On 3 March 1999, the Rome attorney's office OPENed a preliminary
investigation into ECHELON to find out whether this surveillance
activity violates the Italian penal code. Stefano Rodota, the
Italian ombudsman for the protection of personal data, welcomed
the initiative because "it can contribute to offer public opinion
with precise information to base its judgements on." He added
that research into the technical aspects of the ECHELON network
is crucial in order to develop legal and technological measures
which, he feels, must be established at a supranational level,
due to ECHELON's characteristics. He was critical of the refusal
by countries involved in the ECHELON network to respond to
allegations, in spite of an explicit request from the European
Parliament. Rodota said it was not a simple question of national
sovereignty "through this surveillance, one effectively enters
the physical borders of a country. What suffers is the freedom
of every citizen, whose physical movements and communications are
controlled, step after step." Furthermore, he reasons, if it is
used to discover commercial information, as has been alleged,
such a network becomes invaluable.

"Echelon - Dichiarazione del Prof. Rodota all'Agenzia Agi su
avvio indagine Procura di Roma", 3.3.99.

ECHELON and Denmark

"We know that we don't know anything apart from what has been
reported in the press". This is in essence the response of Danish
ministers when asked about possible Danish involvement in the in
international surveillance system ECHELON. The latest attempt to
get information about ECHELON was during a debate in the Danish
Parliament 9 December. Three Ministers - Justice, Defence and
research - were asked to answer the following question from the
MP's, Mr Keld Albrechtsen (the Red-Green Alliance/Enhedslisten)
and Mr Knud Erik Hansen (Peoples
Socialist Party/SF): "What can the ministers say about the
parliamentary control of ECHELON and other surveillance systems
abroad and at home.. and what are Government intentions to
strengthen parliamentary control?" The Minister of Defence, Mr
Hans Haekkerup, said: "Neither the Ministry of Defence nor the
military intelligence participates or contributes to ECHELON. But
during the debate he repeated what he had already said to the
parliament's Europe Committee in September: Denmark has
established co-operation agreements with a number of countries
leading to information being exchanged. The interception of
communications by the military intelligence service is only
related to Danish security interest abroad. But he also admitted
that Denmark receives information's from foreign intelligence
services and that he did not know if they had been intercepted
according to legal guarantees for the individual.

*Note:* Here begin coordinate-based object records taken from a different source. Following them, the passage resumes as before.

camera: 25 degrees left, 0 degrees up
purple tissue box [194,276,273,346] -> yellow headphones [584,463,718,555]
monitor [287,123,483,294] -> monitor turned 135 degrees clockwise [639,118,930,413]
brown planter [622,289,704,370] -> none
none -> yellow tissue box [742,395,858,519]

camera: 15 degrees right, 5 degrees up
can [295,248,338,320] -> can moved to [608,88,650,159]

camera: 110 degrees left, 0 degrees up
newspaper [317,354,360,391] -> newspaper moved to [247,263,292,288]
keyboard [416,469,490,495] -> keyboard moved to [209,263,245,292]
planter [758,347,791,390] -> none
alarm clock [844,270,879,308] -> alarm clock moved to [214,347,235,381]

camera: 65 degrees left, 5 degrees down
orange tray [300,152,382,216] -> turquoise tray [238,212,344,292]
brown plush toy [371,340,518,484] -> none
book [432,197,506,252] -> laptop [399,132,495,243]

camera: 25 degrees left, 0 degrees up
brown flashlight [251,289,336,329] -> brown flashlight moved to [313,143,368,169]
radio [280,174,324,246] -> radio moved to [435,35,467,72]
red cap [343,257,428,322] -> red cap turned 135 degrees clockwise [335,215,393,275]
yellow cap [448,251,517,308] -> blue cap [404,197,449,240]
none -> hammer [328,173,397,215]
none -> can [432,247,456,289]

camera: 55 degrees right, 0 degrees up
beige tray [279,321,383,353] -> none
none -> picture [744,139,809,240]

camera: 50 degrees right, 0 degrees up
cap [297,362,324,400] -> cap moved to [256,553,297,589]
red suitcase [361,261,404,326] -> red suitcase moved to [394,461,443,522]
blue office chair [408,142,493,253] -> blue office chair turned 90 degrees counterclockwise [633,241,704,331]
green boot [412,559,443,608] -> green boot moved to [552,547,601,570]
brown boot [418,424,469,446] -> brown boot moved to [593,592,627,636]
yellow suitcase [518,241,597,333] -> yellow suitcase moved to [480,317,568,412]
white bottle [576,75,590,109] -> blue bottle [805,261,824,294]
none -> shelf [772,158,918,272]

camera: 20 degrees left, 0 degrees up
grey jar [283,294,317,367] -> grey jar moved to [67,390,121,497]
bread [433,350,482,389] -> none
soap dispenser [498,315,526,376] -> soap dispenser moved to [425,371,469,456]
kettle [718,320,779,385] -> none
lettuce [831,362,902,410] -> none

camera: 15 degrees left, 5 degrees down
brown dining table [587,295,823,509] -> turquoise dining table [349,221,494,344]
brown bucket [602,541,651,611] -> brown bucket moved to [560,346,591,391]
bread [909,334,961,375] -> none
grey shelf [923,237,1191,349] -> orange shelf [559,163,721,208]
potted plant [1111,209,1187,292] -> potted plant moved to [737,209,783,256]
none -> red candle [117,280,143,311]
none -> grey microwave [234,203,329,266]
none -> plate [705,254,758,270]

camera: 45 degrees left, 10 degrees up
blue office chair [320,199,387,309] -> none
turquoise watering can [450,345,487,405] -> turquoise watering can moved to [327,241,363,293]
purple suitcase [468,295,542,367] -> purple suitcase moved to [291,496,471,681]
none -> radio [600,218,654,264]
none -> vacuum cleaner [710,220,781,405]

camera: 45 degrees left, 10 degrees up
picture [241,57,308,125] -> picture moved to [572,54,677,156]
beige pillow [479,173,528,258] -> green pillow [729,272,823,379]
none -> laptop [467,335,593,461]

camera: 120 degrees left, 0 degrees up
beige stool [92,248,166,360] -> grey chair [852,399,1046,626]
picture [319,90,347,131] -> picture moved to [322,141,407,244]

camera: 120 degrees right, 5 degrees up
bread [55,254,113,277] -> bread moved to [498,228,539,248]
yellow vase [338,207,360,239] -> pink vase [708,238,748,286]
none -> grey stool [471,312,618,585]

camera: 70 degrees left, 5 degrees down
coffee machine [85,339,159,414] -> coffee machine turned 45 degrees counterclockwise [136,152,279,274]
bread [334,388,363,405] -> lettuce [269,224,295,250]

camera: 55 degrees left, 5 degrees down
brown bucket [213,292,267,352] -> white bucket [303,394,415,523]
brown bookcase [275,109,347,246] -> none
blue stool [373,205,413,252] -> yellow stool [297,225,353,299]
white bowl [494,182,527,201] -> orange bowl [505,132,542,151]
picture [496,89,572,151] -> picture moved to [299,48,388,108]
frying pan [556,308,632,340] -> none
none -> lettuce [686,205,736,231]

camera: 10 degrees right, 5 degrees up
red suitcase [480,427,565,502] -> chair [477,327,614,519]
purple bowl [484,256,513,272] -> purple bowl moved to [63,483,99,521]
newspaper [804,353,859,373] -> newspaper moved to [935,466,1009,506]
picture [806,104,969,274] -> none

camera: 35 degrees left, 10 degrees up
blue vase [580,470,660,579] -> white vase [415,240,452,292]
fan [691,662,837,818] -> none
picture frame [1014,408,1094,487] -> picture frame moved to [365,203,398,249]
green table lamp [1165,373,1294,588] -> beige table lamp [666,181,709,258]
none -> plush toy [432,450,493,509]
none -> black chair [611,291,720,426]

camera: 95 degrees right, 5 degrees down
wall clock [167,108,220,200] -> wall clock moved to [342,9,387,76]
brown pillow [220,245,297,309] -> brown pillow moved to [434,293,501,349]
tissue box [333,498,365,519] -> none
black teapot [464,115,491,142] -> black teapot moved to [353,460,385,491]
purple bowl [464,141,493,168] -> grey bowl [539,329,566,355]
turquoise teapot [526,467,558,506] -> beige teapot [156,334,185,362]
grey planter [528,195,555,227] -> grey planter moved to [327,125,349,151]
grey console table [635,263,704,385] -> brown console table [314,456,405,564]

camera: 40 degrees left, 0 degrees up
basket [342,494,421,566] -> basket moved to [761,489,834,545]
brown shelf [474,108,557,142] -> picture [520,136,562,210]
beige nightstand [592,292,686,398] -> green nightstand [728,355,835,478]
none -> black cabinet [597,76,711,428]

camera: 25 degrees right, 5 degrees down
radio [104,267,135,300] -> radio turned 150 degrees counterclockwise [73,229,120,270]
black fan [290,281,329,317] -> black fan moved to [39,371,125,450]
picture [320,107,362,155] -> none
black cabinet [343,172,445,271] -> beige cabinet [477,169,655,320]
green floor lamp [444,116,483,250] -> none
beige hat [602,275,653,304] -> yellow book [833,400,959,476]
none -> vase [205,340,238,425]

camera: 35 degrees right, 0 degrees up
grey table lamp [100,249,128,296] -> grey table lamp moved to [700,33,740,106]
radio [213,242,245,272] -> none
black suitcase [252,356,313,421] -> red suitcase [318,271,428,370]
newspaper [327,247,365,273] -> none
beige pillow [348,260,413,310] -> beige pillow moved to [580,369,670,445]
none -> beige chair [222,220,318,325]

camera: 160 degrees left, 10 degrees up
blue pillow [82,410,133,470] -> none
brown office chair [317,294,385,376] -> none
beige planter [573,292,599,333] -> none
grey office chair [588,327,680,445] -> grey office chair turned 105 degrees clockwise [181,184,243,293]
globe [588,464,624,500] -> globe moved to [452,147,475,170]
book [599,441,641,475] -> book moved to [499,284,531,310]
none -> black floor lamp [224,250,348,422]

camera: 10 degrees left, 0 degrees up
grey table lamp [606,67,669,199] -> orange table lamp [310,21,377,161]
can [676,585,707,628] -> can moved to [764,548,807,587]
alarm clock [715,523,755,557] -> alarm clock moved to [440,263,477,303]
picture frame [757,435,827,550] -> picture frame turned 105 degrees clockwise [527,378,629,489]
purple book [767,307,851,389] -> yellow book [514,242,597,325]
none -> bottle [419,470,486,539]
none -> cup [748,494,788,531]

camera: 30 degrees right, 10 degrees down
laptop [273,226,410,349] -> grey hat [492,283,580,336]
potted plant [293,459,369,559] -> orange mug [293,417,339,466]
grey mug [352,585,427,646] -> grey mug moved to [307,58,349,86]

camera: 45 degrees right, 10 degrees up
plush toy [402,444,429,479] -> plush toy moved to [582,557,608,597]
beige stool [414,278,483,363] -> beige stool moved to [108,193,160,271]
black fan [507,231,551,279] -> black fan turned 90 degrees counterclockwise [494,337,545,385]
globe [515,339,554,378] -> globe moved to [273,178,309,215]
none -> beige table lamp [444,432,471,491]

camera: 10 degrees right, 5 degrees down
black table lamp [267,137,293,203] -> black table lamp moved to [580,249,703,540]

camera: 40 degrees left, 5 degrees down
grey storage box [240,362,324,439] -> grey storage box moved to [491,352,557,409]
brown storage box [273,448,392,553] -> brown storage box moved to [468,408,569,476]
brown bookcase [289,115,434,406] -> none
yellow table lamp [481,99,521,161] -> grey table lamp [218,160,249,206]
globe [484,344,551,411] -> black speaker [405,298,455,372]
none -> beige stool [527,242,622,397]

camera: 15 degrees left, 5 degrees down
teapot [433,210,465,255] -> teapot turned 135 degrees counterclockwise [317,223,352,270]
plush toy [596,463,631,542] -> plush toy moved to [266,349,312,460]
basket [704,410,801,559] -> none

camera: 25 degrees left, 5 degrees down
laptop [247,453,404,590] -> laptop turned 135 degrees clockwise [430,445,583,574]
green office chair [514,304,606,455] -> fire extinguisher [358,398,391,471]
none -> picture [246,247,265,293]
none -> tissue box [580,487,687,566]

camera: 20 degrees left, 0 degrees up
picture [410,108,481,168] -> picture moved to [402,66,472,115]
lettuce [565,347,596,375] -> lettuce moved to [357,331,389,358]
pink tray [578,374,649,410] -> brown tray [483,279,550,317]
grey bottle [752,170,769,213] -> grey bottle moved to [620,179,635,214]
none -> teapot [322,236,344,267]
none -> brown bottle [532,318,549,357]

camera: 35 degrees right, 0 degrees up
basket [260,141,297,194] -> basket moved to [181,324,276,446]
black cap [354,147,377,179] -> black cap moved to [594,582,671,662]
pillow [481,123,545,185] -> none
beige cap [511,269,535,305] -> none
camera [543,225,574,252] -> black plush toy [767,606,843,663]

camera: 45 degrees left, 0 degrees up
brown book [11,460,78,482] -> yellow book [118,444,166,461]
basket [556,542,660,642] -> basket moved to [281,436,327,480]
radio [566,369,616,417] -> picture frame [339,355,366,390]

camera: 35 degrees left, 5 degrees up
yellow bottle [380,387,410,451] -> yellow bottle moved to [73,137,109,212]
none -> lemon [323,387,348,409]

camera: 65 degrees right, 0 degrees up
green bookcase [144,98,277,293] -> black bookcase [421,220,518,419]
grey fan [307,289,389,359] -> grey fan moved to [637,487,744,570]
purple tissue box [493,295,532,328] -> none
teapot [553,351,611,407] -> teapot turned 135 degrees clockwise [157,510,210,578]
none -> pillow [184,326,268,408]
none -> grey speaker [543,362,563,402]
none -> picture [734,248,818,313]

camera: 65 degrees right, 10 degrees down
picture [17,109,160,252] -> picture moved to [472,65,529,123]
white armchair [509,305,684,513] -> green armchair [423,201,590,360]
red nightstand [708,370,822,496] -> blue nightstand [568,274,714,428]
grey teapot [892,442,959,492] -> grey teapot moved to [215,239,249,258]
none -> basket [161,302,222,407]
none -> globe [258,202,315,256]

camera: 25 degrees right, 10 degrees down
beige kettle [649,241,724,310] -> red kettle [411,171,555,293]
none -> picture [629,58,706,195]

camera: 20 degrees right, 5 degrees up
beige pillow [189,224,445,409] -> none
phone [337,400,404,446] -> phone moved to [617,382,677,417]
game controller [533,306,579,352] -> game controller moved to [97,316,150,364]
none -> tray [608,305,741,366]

The debate
ended with a majority of the parties -"the unified listening
parties" as they were called during the debate - in parliament
rejecting the proposal from Enhedslisten and SF. The Danish
debate about ECHELON has now been going on for nearly three years
and took off again when British journalist Duncan Campbell spoke
at a meeting in COPENhagen in September about the report
"Interception Capabilities 2000".

SOURCEs: P8 - Senior Experts Group Recommendations: "To combat
Transnational Organised Crime" (Paris, 12 April 1996); Summit
Performance Assessments by Issue: G8 1998 Birmingham: Crime;
Evaluation Report on Ireland on Mutual Legal Assistance and
Urgent Requests, ref 9079/99, CRIMORG 70, 18.8.99; Protection of
personal data in the Third Pillar of the European Union:
Proposals on determining the remit of the Horizontal Working
Party on Data Processing, ref 7718/99, JAI 36, 26.4.99; Draft
Convention on Mutual Assistance in Criminal Matters between the
Member States of the European Union - data protection, from the
German delegation, ref 11084/99, COPEN 37, 17.9.99; Select
Committee on European Scrutiny, 31st report, 19.11.99.